Страница:
45 из 538
— Кто, кто! Знаю, и все! Станешь доводить, дак по злобе что ни то исделают! Дочку продал… Знаю! Ростовскими деньгами хана хочешь ублажить! Ты и Машу продал бы хану, коли б нужна была! А я, а мне… холила, ростила… Лучше бы, лучше бы никакого етова княженья не нать! А там: которы да свары пойдут, и все изгибнем! Юрко вот тоже много заносился, да плохо кончил! И ты теперича, кажинный раз, едешь в Орду — сердце кровью обольется: задавят тамо!
Иван хотел было остановить ее, но жена сердито сбросила его руку:
— Не задавят? Ох, не зарекайся, Иван! Михайлу задавили, не тебе чета был! Сам ся не возвышай паче господней меры!
Он глядел на нее во тьме немо, и все внутри свертывалось, холодело и никло. Может, жена в чем-то и права — в своем, бабьем, мелком, женском, но как же она не понимает! Она, которая должна, обязана, которая права не имеет ни так баять, ни даже думать так!
Великое одиночество словно бы крылами, тихой совою, коснулось его, и он лежал, уже не глядя на темное, с черными провалами глаз лицо Елены, и уже почти не слушал ее, и только одно опять больно прорезало сознание: Маша, ее образ, ее ласка… Как он одинок без нее, без старшей и любимой своей дочери! Как безмерно, как бесконечно одинок!
Стало тихо. Жена, выговорившись, часто дышала, двигалась — видно, утирала глаза. Сказала глухо:
— Прости меня. Устала я. В черевах что-то плохо. Умру. Деток бы сохранить!

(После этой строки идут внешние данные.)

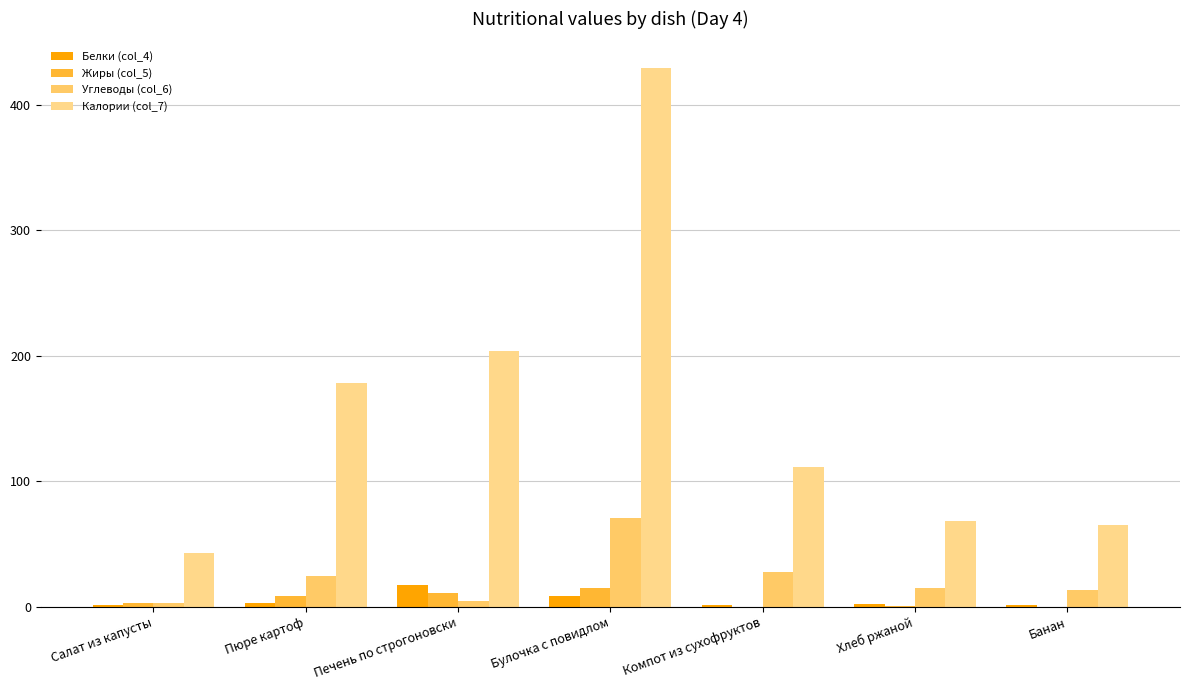

What is the sum of all Калории (col_7) values?

1097.3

А он был далеко и лишь с усилием заставил себя вновь поднять руку и огладить жену. Глупая! И все равно родная, своя… А она поняла — чутьем женским, — посунулась к плечу мужеву:
— Прости, что не так сказала, а жаль Машу, так жаль…
— И мне жаль! — строго и отчужденно отозвался он. — А только без ростовского серебра мне ся не сохранить и власти не удержать в руках.
— Знаю. Устала я, Иван. Не радошно мне. И — боюсь.
— Я вот что, — сказал он, помедлив. — В те поры, как под Опокою стояли, видал Ивана Акинфича с Костянтином Михалычем вместях… — Он помолчал. Жена высморкалась и утерла лицо подолом рубахи.